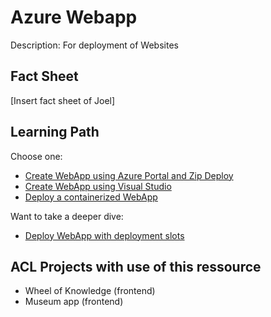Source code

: # Azure Webapp

Description:
For deployment of Websites

## Fact Sheet

[Insert fact sheet of Joel]

## Learning Path

Choose one:

* [Create WebApp using Azure Portal and Zip Deploy](https://docs.microsoft.com/en-us/learn/modules/host-a-web-app-with-azure-app-service/)
* [Create WebApp using Visual Studio](https://docs.microsoft.com/en-us/learn/modules/publish-azure-web-app-with-visual-studio/)
* [Deploy a containerized WebApp](https://docs.microsoft.com/en-us/learn/modules/deploy-run-container-app-service/)

Want to take a deeper dive:

* [Deploy WebApp with deployment slots](https://docs.microsoft.com/en-us/learn/modules/stage-deploy-app-service-deployment-slots/)

## ACL Projects with use of this ressource

* Wheel of Knowledge (frontend)
* Museum app (frontend)
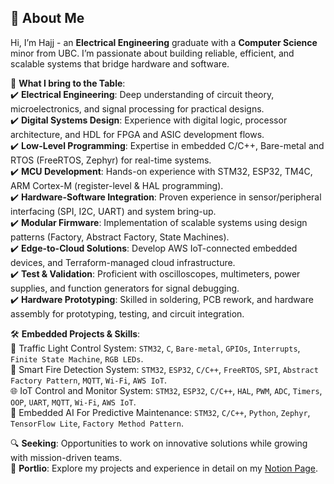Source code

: ## 👋 About Me
Hi, I’m Hajj - an **Electrical Engineering** graduate with a **Computer Science** minor from UBC. I’m passionate about building reliable, efficient, and scalable systems that bridge hardware and software.    

🚀 **What I bring to the Table**:   
✔️ **Electrical Engineering**: Deep understanding of circuit theory, microelectronics, and signal processing for practical designs.  
✔️ **Digital Systems Design**: Experience with digital logic, processor architecture, and HDL for FPGA and ASIC development flows.     
✔️ **Low-Level Programming**: Expertise in embedded C/C++, Bare-metal and RTOS (FreeRTOS, Zephyr) for real-time systems.   
✔️ **MCU Development**: Hands-on experience with STM32, ESP32, TM4C, ARM Cortex-M (register-level & HAL programming).     
✔️ **Hardware-Software Integration**: Proven experience in sensor/peripheral interfacing (SPI, I2C, UART) and system bring-up.  
✔️ **Modular Firmware**: Implementation of scalable systems using design patterns (Factory, Abstract Factory, State Machines).  
✔️ **Edge-to-Cloud Solutions**: Develop AWS IoT-connected embedded devices, and Terraform-managed cloud infrastructure.   
✔️ **Test & Validation**: Proficient with oscilloscopes, multimeters, power supplies, and function generators for signal debugging.  
✔️ **Hardware Prototyping**: Skilled in soldering, PCB rework, and hardware assembly for prototyping, testing, and circuit integration.   

🛠️ **Embedded Projects & Skills**:   
🚦 Traffic Light Control System: `STM32`, `C`, `Bare-metal`, `GPIOs`, `Interrupts`, `Finite State Machine`, `RGB LEDs`.  
🚨 Smart Fire Detection System: `STM32`, `ESP32`, `C/C++`, `FreeRTOS`, `SPI`, `Abstract Factory Pattern`, `MQTT`, `Wi-Fi`, `AWS IoT`.   
🌐 IoT Control and Monitor System: `STM32`, `ESP32`, `C/C++`, `HAL`, `PWM`, `ADC`, `Timers`, `OOP`, `UART`, `MQTT`, `Wi-Fi`, `AWS IoT`.    
📔 Embedded AI For Predictive Maintenance: `STM32`, `C/C++`, `Python`, `Zephyr`, `TensorFlow Lite`, `Factory Method Pattern`.  

🔍 **Seeking**: Opportunities to work on innovative solutions while growing with mission-driven teams.   
📝 **Portlio**: Explore my projects and experience in detail on my [Notion Page](https://hajjsalad.notion.site/Hajj-Salad-15aa741b5aab80c68829ef9cf64f2b43).
<!---
HajjSalad/HajjSalad is a ✨ special ✨ repository because its `README.md` (this file) appears on your GitHub profile.
You can click the Preview link to take a look at your changes.
--->
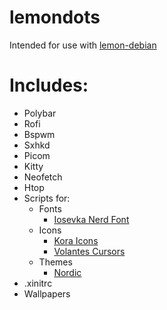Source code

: # lemondots
Intended for use with [lemon-debian](https://github.com/PassiveLemon/lemon-debian) </br>

# Includes: </br>
 - Polybar
 - Rofi
 - Bspwm
 - Sxhkd
 - Picom
 - Kitty
 - Neofetch
 - Htop
 - Scripts for:
   - Fonts
     - [Iosevka Nerd Font](https://github.com/ryanoasis/nerd-fonts/tree/master/patched-fonts/Iosevka)
   - Icons
     - [Kora Icons](https://github.com/bikass/kora)
     - [Volantes Cursors](https://github.com/varlesh/volantes-cursors)
   - Themes
     - [Nordic](https://github.com/EliverLara/Nordic)
 - .xinitrc
 - Wallpapers
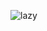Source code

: ![lazy](https://img.shields.io/static/v1?label=too%20lazy%20to%20study&message=passing&color=mycolor&style=for-the-badge)
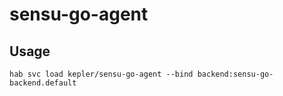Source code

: # sensu-go-agent

## Usage
`hab svc load kepler/sensu-go-agent --bind backend:sensu-go-backend.default`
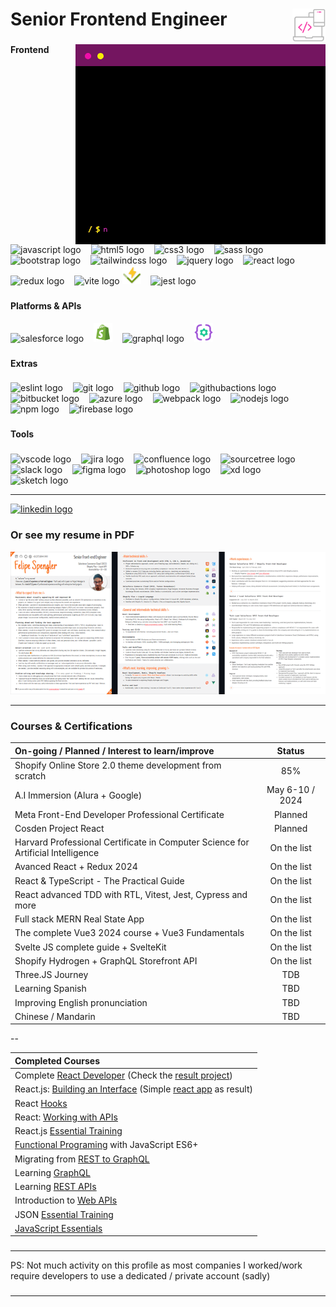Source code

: <h1 align="left">Senior Frontend Engineer <img align="right" width="53" height="53" src="/coding-new.svg" alt=""/> </h1>

###

<img align="right" width="400" height="320" src="/terminal-400px-opt.gif" />

###

<h4 align="left">Frontend</h4>

###

<div align="left">
  <img src="https://skillicons.dev/icons?i=js" height="30" title="JavaScript" alt="javascript logo" />
  &nbsp;&nbsp;
  <img src="https://skillicons.dev/icons?i=html" height="30" alt="html5 logo" title="HTML5"  />
  &nbsp;&nbsp;
  <img src="https://skillicons.dev/icons?i=css" height="30" alt="css3 logo" title="CSS3"  />
  &nbsp;&nbsp;
  <img src="https://skillicons.dev/icons?i=sass" height="30" alt="sass logo" title="Sass"  />
  &nbsp;&nbsp;
  <img src="https://skillicons.dev/icons?i=bootstrap" height="30" alt="bootstrap logo" title="Bootstrap" />
  &nbsp;&nbsp;
  <img src="https://skillicons.dev/icons?i=tailwind" height="30" alt="tailwindcss logo" title="Tailwind CSS"  />
  &nbsp;&nbsp;
  <img src="https://cdn.simpleicons.org/jquery/0769AD" height="30" alt="jquery logo" title="jQuery"  />
  &nbsp;&nbsp;
  <img src="https://cdn.jsdelivr.net/gh/devicons/devicon/icons/react/react-original.svg" height="30" alt="react logo" title="React" />
  &nbsp;&nbsp;
  <img src="https://cdn.simpleicons.org/redux/764ABC" height="30" alt="redux logo" title="Redux Toolkit" />
  &nbsp;&nbsp;
  <img src="https://skillicons.dev/icons?i=vite" height="30" alt="vite logo" title="Vite"  />
  <img src="/vitest-logo.svg" height="30" alt="vite logo" title="Vitest"  />
  &nbsp;&nbsp;
  <img src="https://cdn.jsdelivr.net/gh/devicons/devicon/icons/jest/jest-plain.svg" height="30" alt="jest logo" title="Jest"  />
</div>

###

<h4 align="left">Platforms & APIs</h4>

<div align="left">
  <img src="https://cdn.jsdelivr.net/gh/devicons/devicon/icons/salesforce/salesforce-original.svg" height="30" alt="salesforce logo" title="Salesforce Commerce Cloud" />
  &nbsp;&nbsp;
  <img src="/shopify-icon.svg" height="30" alt="shopify logo" title="Shopify" />
  &nbsp;&nbsp;
  <img src="https://cdn.jsdelivr.net/gh/devicons/devicon/icons/graphql/graphql-plain.svg" height="30" alt="graphql logo" title="GrapQL" />
  &nbsp;&nbsp;
  <img src="/rest-api.svg" height="30" alt="Rest API logo" title="Rest API" />
</div>

###

<h4 align="left">Extras</h4>

###

<div align="left">
  <img src="https://cdn.jsdelivr.net/gh/devicons/devicon/icons/eslint/eslint-original.svg" height="30" alt="eslint logo" title="ESLint"  />
  &nbsp;&nbsp;
  <img src="https://cdn.jsdelivr.net/gh/devicons/devicon/icons/git/git-original.svg" height="30" alt="git logo" title="Git" />
  &nbsp;&nbsp;
  <img src="https://skillicons.dev/icons?i=github" height="30" alt="github logo" title="GitHub" />
  &nbsp;&nbsp;
  <img src="https://cdn.simpleicons.org/githubactions/2088FF" height="30" alt="githubactions logo" title="GitHub Actions" />
  &nbsp;&nbsp;
  <img src="https://cdn.jsdelivr.net/gh/devicons/devicon/icons/bitbucket/bitbucket-original.svg" height="30" alt="bitbucket logo" title="Bitbucket" />
  &nbsp;&nbsp;
  <img src="https://skillicons.dev/icons?i=azure" height="30" alt="azure logo" title="Azure"  />
  &nbsp;&nbsp;
  <img src="https://cdn.jsdelivr.net/gh/devicons/devicon/icons/webpack/webpack-original.svg" height="30" alt="webpack logo" title="Webpack" />
  &nbsp;&nbsp;
  <img src="https://cdn.jsdelivr.net/gh/devicons/devicon/icons/nodejs/nodejs-original.svg" height="30" alt="nodejs logo" title="NodeJS" />
  &nbsp;&nbsp;
  <img src="https://cdn.jsdelivr.net/gh/devicons/devicon/icons/npm/npm-original-wordmark.svg" height="30" alt="npm logo" title="NPM" />
  &nbsp;&nbsp;
  <img src="https://skillicons.dev/icons?i=firebase" height="30" alt="firebase logo" title="Firebase" />
</div>

###

<h4 align="left">Tools</h4>

###

<div align="left">
  <img src="https://cdn.jsdelivr.net/gh/devicons/devicon/icons/vscode/vscode-original.svg" height="30" alt="vscode logo" title="VS Code" />
  &nbsp;&nbsp;
  <img src="https://cdn.jsdelivr.net/gh/devicons/devicon/icons/jira/jira-original.svg" height="30" alt="jira logo" title="Jira" />
  &nbsp;&nbsp;
  <img src="https://cdn.jsdelivr.net/gh/devicons/devicon/icons/confluence/confluence-original.svg" height="30" alt="confluence logo" title="Confluence" />
  &nbsp;&nbsp;
  <img src="https://cdn.jsdelivr.net/gh/devicons/devicon/icons/sourcetree/sourcetree-original.svg" height="30" alt="sourcetree logo" title="SourceTree" />
  &nbsp;&nbsp;
  <img src="https://cdn.jsdelivr.net/gh/devicons/devicon/icons/slack/slack-original.svg" height="30" alt="slack logo" title="Slack" />
  &nbsp;&nbsp;
  <img src="https://cdn.jsdelivr.net/gh/devicons/devicon/icons/figma/figma-original.svg" height="30" alt="figma logo" title="Figma" />
  &nbsp;&nbsp;
  <img src="https://cdn.simpleicons.org/adobephotoshop/31A8FF" height="30" alt="photoshop logo" title="Photoshop" />
  &nbsp;&nbsp;
  <img src="https://skillicons.dev/icons?i=xd" height="30" alt="xd logo" title="Adobe XD" />
  &nbsp;&nbsp;
  <img src="https://cdn.jsdelivr.net/gh/devicons/devicon/icons/sketch/sketch-original.svg" height="30" alt="sketch logo" title="Sketch" />
</div>

-----

<div>
  <a href="https://www.linkedin.com/in/fleps/" target="_blank" title="LinkedIn Profile Page">
    <img
      src="https://img.shields.io/static/v1?message=LinkedIn&logo=linkedin&label=&color=0077B5&logoColor=white&labelColor=&style=for-the-badge"
      height="30" alt="linkedin logo" />
  </a>
</div>

### Or see my resume in PDF

<div>
  <a href="https://www.canva.com/design/DAGDhQUobl4/7dtEcSk-CTyqbK2T-bvvKg/view" target="_blank" title="See Resume in PDF">
    <img src="/resume_thumbnail.png" alt="resume preview image" />
  </a>
</div>

---

<h3>Courses & Certifications</h3>

| On-going / Planned / Interest to learn/improve | Status |
| :-- | :--: |
| Shopify Online Store 2.0 theme development from scratch | 85% |
| A.I Immersion (Alura + Google)| May 6-10 / 2024 |
| Meta Front-End Developer Professional Certificate | Planned | 
| Cosden Project React | Planned |
| Harvard Professional Certificate in Computer Science for Artificial Intelligence | On the list |
| Avanced React + Redux 2024 | On the list |
| React & TypeScript - The Practical Guide | On the list |
| React advanced TDD with RTL, Vitest, Jest, Cypress and more | On the list |
| Full stack MERN Real State App | On the list |
| The complete Vue3 2024 course + Vue3 Fundamentals | On the list |
| Svelte JS complete guide + SvelteKit | On the list |
| Shopify Hydrogen + GraphQL Storefront API | On the list |
| Three.JS Journey | TDB |
| Learning Spanish | TBD | 
| Improving English pronunciation | TBD |
| Chinese / Mandarin | TBD |

--



| Completed Courses |
|:--|
| Complete [React Developer](http://ude.my/UC-b4b776e8-1ca2-4e21-9a8f-db29a3a4de01) (Check the [result project](https://github.com/fleps/clothing-store/tree/releases)) |
| React.js: [Building an Interface](https://www.linkedin.com/learning/certificates/68b9ee6a3a84f12b8673c8ee90e3161cb19fea8e073b56a9e2c973ed4b56b67d?lipi=urn%3Ali%3Apage%3Ad_flagship3_profile_view_base%3BE%2BcPypO6Rzi6U4bMepsIew%3D%3D) (Simple [react app](https://github.com/fleps/appointment-app) as result) |
| React [Hooks](https://www.linkedin.com/learning/certificates/dc9ac38bd4f0ea6cc3c72b51b5d041cca22f8e056bbcec52ded4bfca23caf9db)|
| React: [Working with APIs](https://www.linkedin.com/learning/certificates/17c0513103f750483bddbf55ba27fde37be09c36143b560466109062b55672b6?lipi=urn%3Ali%3Apage%3Ad_flagship3_profile_view_base_certifications_details%3BCU%2BP6EZxQTCER7VjGd5pBw%3D%3D) |
| React.js [Essential Training](https://www.linkedin.com/learning/react-js-essential-training-14836121?contextUrn=urn%3Ali%3AlyndaLearningPath%3A593715e0498e9e9be7fb8506) |
| [Functional Programing](https://www.linkedin.com/learning/certificates/bfd9f2df8b30e378cdb145ec4c6d726f2869ddfd7281e59fdb32c4f51c19e144?lipi=urn:li:page:d_flagship3_profile_view_base_certifications_details;GiwgXcZsQ9KwpoOLXJ8hhw==) with JavaScript ES6+ |
| Migrating from [REST to GraphQL](https://www.linkedin.com/learning/certificates/ebe0a01c4a8f695ea0011b3e04d4acd215980f0d49939014e20bbc9832dc5a08?lipi=urn%3Ali%3Apage%3Ad_flagship3_profile_view_base_certifications_details%3BO8483%2F%2FdRveGGEKwr%2F3bDg%3D%3D) |
| Learning [GraphQL](https://www.linkedin.com/learning/certificates/d0ff626a7efe148fa62b8859219266c73ff9a4f1da4581bd6bc07a6c67f325cd?lipi=urn%3Ali%3Apage%3Ad_flagship3_profile_view_base_certifications_details%3B6Gj5TUwnT6aB2lI8AicwAQ%3D%3D) |
| Learning [REST APIs](https://www.linkedin.com/learning/certificates/eaaa74fe59c70a7ba9d51c7f4b570c8376bd8b30f6b1fa77a8ba26255ef42cf1?lipi=urn%3Ali%3Apage%3Ad_flagship3_profile_view_base_certifications_details%3B%2F0dnoJIDSqK3bcNnN2f5DA%3D%3D) |
| Introduction to [Web APIs](https://www.linkedin.com/learning/certificates/20412ea3fe13f63bf94ac23014c8bb2afa4b7678560ef532f788837872e163cb?lipi=urn%3Ali%3Apage%3Ad_flagship3_profile_view_base_certifications_details%3B2bx8c2WSSaKzKpRH5t6TUw%3D%3D) |
| JSON [Essential Training](https://www.linkedin.com/learning/certificates/e4d1767649cc978cfe764af4edb946490e51028d51169de1ab095d91bb0ef400?lipi=urn%3Ali%3Apage%3Ad_flagship3_profile_view_base%3BTNcFsGxRR%2Fm51DOcheOW6w%3D%3D) |
| [JavaScript Essentials](https://www.linkedin.com/learning/certificates/a4714f13ee1939efac4e8c8d98798ab781a7b277bac5d8948eec42686962df0d?lipi=urn%3Ali%3Apage%3Ad_flagship3_profile_view_base_certifications_details%3BvKUJMT1xQpaKZG51awBKkA%3D%3D) |

###
---

<div>
  PS: Not much activity on this profile as most companies I worked/work require developers to use a dedicated / private account (sadly)
</div>

###
---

ACTION ITEM: With "target" as the search word, count the matching lines in the records and give the number alone.

RESULT OF THIS TASK: 2